→ **TEXTO FORNECIDO**
Por outro lado, o ideário neoliberal promove a ideia da responsabilidade individual para uma “boa saúde“, e assenta em comportamentos pró-saúde, como a prática de exercício físico ou a alimentação saudável. No entanto, já em 1994, o crítico social e teólogo Ivan Illich, inspirador do movimento decrescentista, declarou que a premissa de encarar a saúde como responsabilidade individual merecia um enfático "não" quando “saúde" representa a adaptação a condições doentias e "responsabilidade" é reduzida a uma formalidade legitimadora num mundo de interligações injustificáveis (e incontroláveis) de sistemas industriais destrutivos.
E, afinal, a que saúde aspiramos? À saúde de acordo com a definição (ilusória?) da OMS que define saúde como "um estado de completo bem-estar físico, mental e social e não apenas a ausência de doença ou indisposição”? Ou, em vez de um bem-estar completo, a um processo dinâmico que incluiria felicidade, prosperidade, independência física e mental, e participação ativa na comunidade?

→ **PERGUNTAS DE ESTUDO**
A) Responde a estas perguntas sobre o texto sobre a saúde:
(i) Em que ano fez Ivan Illich a declaração referida?
(ii) Que dois comportamentos pró-saúde são dados como exemplo?
(iii) Na definição da OMS citada, a saúde não é apenas a ausência de quê?
B) Escreve a continuação do texto sobre a saúde, a começar logo a seguir à última frase apresentada.

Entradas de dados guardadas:

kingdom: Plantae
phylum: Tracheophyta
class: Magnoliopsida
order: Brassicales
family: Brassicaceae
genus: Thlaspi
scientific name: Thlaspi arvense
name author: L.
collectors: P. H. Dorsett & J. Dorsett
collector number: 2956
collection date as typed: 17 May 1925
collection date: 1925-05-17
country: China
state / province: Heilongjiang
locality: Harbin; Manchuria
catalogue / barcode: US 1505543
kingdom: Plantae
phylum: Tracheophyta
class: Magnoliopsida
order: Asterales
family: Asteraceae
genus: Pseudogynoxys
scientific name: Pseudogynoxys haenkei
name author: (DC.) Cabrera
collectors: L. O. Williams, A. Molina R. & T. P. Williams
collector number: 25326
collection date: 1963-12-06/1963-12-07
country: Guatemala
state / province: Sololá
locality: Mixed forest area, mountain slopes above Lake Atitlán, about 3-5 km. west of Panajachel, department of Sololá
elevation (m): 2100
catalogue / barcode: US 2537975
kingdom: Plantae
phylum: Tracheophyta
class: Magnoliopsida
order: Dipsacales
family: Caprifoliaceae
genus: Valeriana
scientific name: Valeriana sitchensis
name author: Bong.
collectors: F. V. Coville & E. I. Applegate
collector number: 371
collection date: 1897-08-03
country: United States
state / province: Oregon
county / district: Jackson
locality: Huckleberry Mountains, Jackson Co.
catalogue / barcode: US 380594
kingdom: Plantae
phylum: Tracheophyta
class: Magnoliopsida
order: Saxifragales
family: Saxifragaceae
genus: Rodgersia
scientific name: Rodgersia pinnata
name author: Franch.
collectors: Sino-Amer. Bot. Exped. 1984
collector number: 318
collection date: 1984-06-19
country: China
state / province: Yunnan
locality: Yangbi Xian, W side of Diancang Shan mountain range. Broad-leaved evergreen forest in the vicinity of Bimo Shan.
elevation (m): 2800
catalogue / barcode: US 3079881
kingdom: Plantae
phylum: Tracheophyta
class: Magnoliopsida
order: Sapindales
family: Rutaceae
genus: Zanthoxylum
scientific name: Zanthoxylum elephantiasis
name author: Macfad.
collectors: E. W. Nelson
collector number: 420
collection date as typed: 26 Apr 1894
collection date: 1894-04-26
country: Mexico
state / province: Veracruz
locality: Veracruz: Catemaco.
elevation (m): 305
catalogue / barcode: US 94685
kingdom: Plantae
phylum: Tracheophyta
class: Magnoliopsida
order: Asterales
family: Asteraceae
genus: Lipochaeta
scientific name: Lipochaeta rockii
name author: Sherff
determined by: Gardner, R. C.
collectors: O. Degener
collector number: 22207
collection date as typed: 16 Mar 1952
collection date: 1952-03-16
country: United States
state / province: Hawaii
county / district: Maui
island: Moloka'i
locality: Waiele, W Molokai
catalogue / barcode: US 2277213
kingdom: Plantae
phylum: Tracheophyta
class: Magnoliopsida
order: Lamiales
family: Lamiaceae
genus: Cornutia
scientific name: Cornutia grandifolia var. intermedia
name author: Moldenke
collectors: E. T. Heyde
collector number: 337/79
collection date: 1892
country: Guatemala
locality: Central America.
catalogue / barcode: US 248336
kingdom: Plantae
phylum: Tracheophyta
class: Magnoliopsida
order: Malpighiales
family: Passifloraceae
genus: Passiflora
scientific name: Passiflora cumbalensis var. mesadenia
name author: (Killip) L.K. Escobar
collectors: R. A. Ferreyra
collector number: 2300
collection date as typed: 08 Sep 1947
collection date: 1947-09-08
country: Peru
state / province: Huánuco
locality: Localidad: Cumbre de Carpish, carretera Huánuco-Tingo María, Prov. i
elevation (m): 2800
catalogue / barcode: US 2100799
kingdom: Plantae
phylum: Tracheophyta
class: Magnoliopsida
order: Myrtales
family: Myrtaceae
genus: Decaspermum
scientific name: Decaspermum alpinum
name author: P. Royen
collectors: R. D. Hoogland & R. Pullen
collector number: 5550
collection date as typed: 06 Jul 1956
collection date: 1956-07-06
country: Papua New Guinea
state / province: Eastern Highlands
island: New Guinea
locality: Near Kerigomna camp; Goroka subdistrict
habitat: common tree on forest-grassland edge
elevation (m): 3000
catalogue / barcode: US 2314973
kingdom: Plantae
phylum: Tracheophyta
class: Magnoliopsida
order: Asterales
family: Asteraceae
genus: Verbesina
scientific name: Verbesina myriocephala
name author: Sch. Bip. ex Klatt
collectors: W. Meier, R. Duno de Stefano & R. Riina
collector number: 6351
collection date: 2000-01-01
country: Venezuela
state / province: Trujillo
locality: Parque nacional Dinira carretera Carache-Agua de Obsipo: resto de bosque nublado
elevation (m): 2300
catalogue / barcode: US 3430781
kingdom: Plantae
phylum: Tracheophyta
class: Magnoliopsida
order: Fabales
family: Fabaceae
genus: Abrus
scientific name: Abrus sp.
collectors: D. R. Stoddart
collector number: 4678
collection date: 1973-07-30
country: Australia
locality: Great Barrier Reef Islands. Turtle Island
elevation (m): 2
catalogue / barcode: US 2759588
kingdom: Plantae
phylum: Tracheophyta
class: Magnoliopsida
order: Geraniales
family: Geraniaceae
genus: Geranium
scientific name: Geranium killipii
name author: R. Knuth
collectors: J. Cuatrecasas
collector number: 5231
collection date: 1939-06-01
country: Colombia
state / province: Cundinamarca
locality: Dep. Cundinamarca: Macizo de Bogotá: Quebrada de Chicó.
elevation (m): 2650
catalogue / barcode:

→ **RESPOSTAS POR ORDEM**
A)
(i) Em 1994.
(ii) A prática de exercício físico e a alimentação saudável.
(iii) De doença ou indisposição.

B)
Numa futura sociedade decrescentista a “saúde” e os cuidados terão de ser reconceptualizados a vários níveis, desde a sua definição como bem comum ao reconhecimento do trabalho de cuidado, em processos decisórios participados e condicionados pelo interesse coletivo e por limites éticos. Uma visão holística de cuidados terá de incluir seres humanos e não humanos, vivos agora ou pertencentes a gerações futuras, numa época de colapso em que se torna difícil pensar a vida, mantendo a saúde mental. Um sistema social que define o crescimento económico como prioridade tem fortes implicações no modo como os cuidados são organizados pois ao invés de assumir o cuidado como uma dimensão central na vida individual e coletiva, desvaloriza-o e invisibiliza-o. O facto de considerar o cuidado uma tarefa reservada predominantemente às mulheres, seja no âmbito do trabalho não-pago ou do trabalho mercantilizado, nomeadamente nas respostas para grupos específicos, como as pessoas idosas e as crianças, reflete o caráter interseccional da questão.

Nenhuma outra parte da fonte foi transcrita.